• [QUESTIONS]:
a – From the passage on relationship obstacles, print the text from "Still, psychologists find" up to and including "find a solution.".
b – In the passage on relationship obstacles, who does the stereotype about lack of communication say is the problem?
c – Write the next part of the passage on relationship obstacles, picking up right after its final sentence.

• [PROVIDED PASSAGE]:
....

Deep down, every winner wants to be paired with someone who doesn’t
demand them to perform all the time. From that little seed a close
bonding can grow.
3. Working on Lack of Communication
Compared to the first two obstacles, lack of communication
has become a well-worn theme. Couples are constantly urged, by
therapists, self-help books and magazine articles. The stereotype is
that men are the problem. They won’t open up. They hate to express their
emotions or show vulnerability. They think it’s girly to show feelings,
so why not leave it to the girls? This stereotype isn’t as rigid as it
seems, for many men do confide in the privacy of their relationship,
and women well know the vulnerability that is being hidden when a man
goes back out into the workaday world with his public mask firmly in
place.
Still, psychologists find a gap between the sexes when it comes to
communicating, and we can’t summarize the subject in the short space we
have here. Lack of communication is a snake biting its tail: the more
you tell someone they need to communicate, the harder they will clamp
down. As with many complex personal issues, it helps to break this one
down to simpler components. Then you can address the parts instead of
the whole, which is almost always the easier way to find a solution.

....

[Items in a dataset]
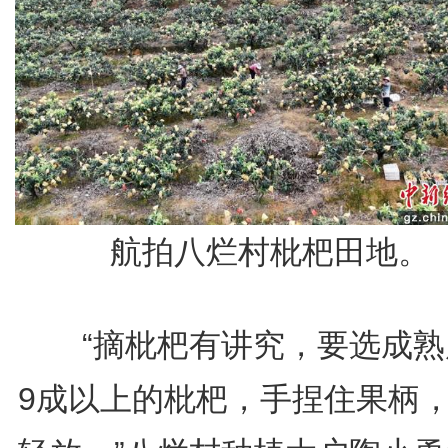
航拍八烂村枇杷田地。
“摘枇杷有讲究，要选成熟
9成以上的枇杷，手捏住果柄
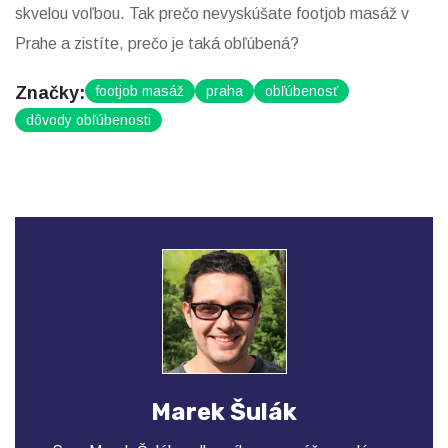
skvelou voľbou. Tak prečo nevyskúšate footjob masáž v
Prahe a zistíte, prečo je taká obľúbená?
Značky:
footjob masáž
praha
obľúbenosť
dôvody obľúbenosti
Marek Šulák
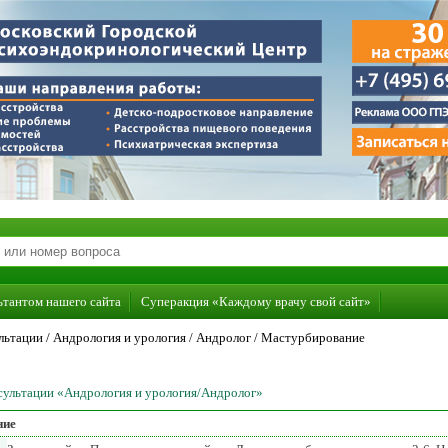
ьтантом нашего сайта
Суперакция «Каждому врачу свой сайт»
льтации /
Андрология и урология
/
Андролог
/
Мастурбирование
нсультации «Андрология и урология/Андролог»
ние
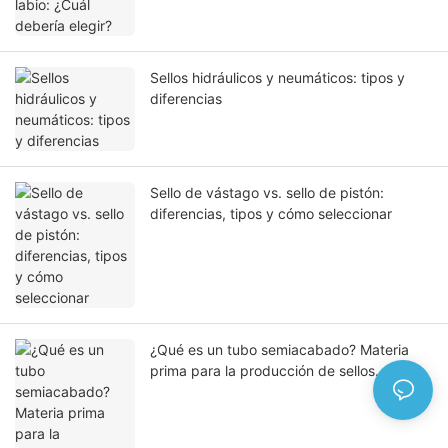
Sellos hidráulicos y neumáticos: tipos y
diferencias
Sello de vástago vs. sello de pistón:
diferencias, tipos y cómo seleccionar
¿Qué es un tubo semiacabado? Materia
prima para la producción de sellos.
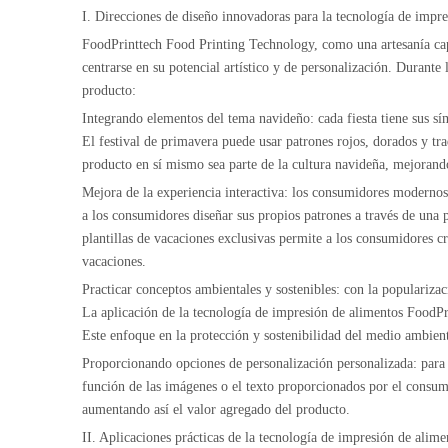
I. Direcciones de diseño innovadoras para la tecnología de impr
FoodPrinttech Food Printing Technology, como una artesanía capaz
centrarse en su potencial artístico y de personalización. Durante
producto:
Integrando elementos del tema navideño: cada fiesta tiene sus s
El festival de primavera puede usar patrones rojos, dorados y tr
producto en sí mismo sea parte de la cultura navideña, mejorando
Mejora de la experiencia interactiva: los consumidores modernos 
a los consumidores diseñar sus propios patrones a través de una
plantillas de vacaciones exclusivas permite a los consumidores c
vacaciones.
Practicar conceptos ambientales y sostenibles: con la populariza
La aplicación de la tecnología de impresión de alimentos FoodPr
Este enfoque en la protección y sostenibilidad del medio ambient
Proporcionando opciones de personalización personalizada: para 
función de las imágenes o el texto proporcionados por el consum
aumentando así el valor agregado del producto.
II. Aplicaciones prácticas de la tecnología de impresión de ali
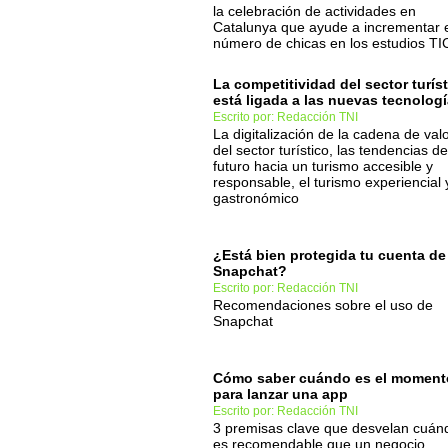
la celebración de actividades en
Catalunya que ayude a incrementar 
número de chicas en los estudios TI
La competitividad del sector turís
está ligada a las nuevas tecnolog
Escrito por: Redacción TNI
La digitalización de la cadena de val
del sector turístico, las tendencias de
futuro hacia un turismo accesible y
responsable, el turismo experiencial 
gastronómico
¿Está bien protegida tu cuenta de
Snapchat?
Escrito por: Redacción TNI
Recomendaciones sobre el uso de
Snapchat
Cómo saber cuándo es el moment
para lanzar una app
Escrito por: Redacción TNI
3 premisas clave que desvelan cuán
es recomendable que un negocio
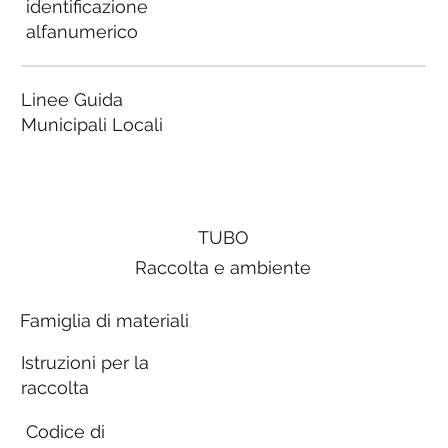
identificazione
alfanumerico
Linee Guida
Municipali Locali
TUBO
Raccolta e ambiente
Famiglia di materiali
Istruzioni per la
raccolta
Codice di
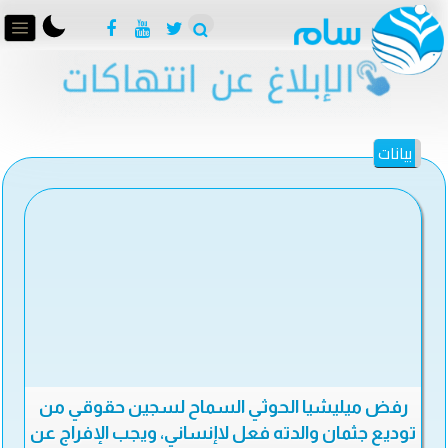
بيانات
رفض ميليشيا الحوثي السماح لسجين حقوقي من
توديع جثمان والدته فعل لاإنساني، ويجب الإفراج عن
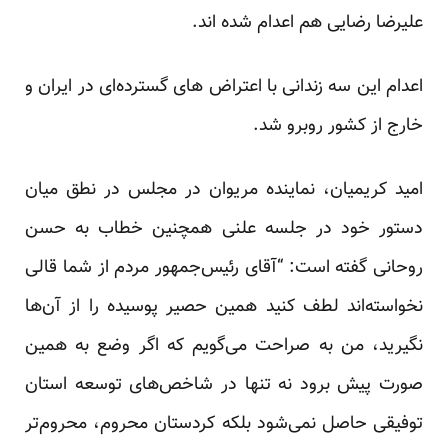
علیرضا رضایی هم اعدام شده اند.
اعدام این سه زندانی با اعتراض های گسترده‌ای در ایران و
خارج از کشور روبرو شد.
امید کریمیان، نماینده مریوان در مجلس در نطق میان
دستور خود در جلسه علنی همچنین خطاب به حسن
روحانی گفته است:‌ “آقای رئیس‌جمهور مردم از شما قالی
نخواسته‌اند لطف کنید همین حصیر پوسیده را از آن‌ها
نگیرید، من به صراحت می‌گویم که اگر وضع به همین
صورت پیش برود نه تنها در شاخص‌های توسعه استان
توفیقی حاصل نمی‌شود بلکه کردستان محروم، محروم‌تر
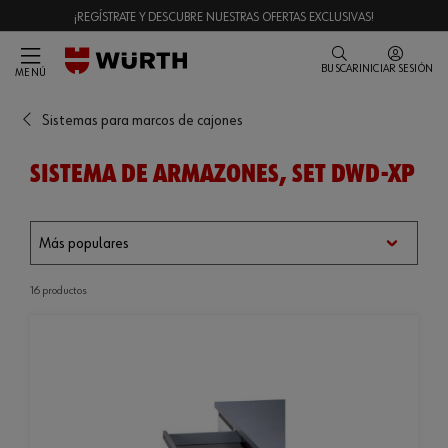
¡REGÍSTRATE Y DESCUBRE NUESTRAS OFERTAS EXCLUSIVAS!
BUSCAR
INICIAR SESIÓN
MENÚ
Sistemas para marcos de cajones
SISTEMA DE ARMAZONES, SET DWD-XP
16 productos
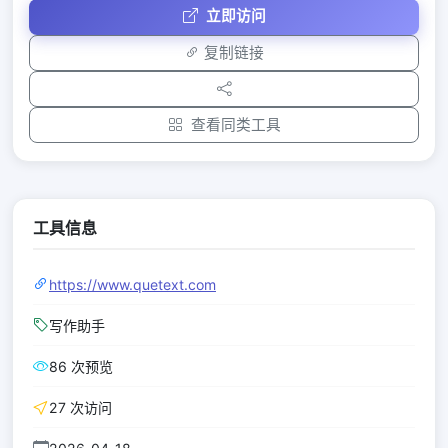
立即访问
复制链接
查看同类工具
工具信息
https://www.quetext.com
写作助手
86 次预览
27 次访问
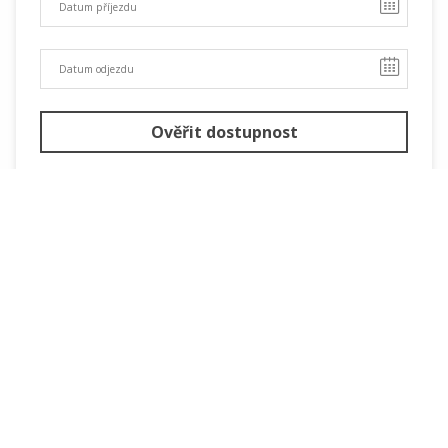
Ověřit dostupnost
Další pokoje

....

• [SOLVED PROBLEMS]:
a –
Still, psychologists find a gap between the sexes when it comes to
communicating, and we can’t summarize the subject in the short space we
have here. Lack of communication is a snake biting its tail: the more
you tell someone they need to communicate, the harder they will clamp
down. As with many complex personal issues, it helps to break this one
down to simpler components. Then you can address the parts instead of
the whole, which is almost always the easier way to find a solution.

b – Men are the problem.

c –
Also, you will be leaving the level of the problem, which is never where
solutions lie.
What is the level of the problem? An emotional impasse. One person wants
more emotion, the other refuses. At bottom, all relationships must have
an emotional core, and by nature, emotions are transient–they come and
go, rise and fall, moving the way they want to move, no matter what the
rational mind may say. People fail to communicate because there is an
emotional mismatch. Instead of trying to pry your partner open like an
oyster, you need to make him or her feel that it’s safe to open up on
their own. This can’t be done by attack, blame, nagging or guilt-tripping.
In order to open new lines communication, you need to develop a
new attitude toward communication. When you really communicate: (1)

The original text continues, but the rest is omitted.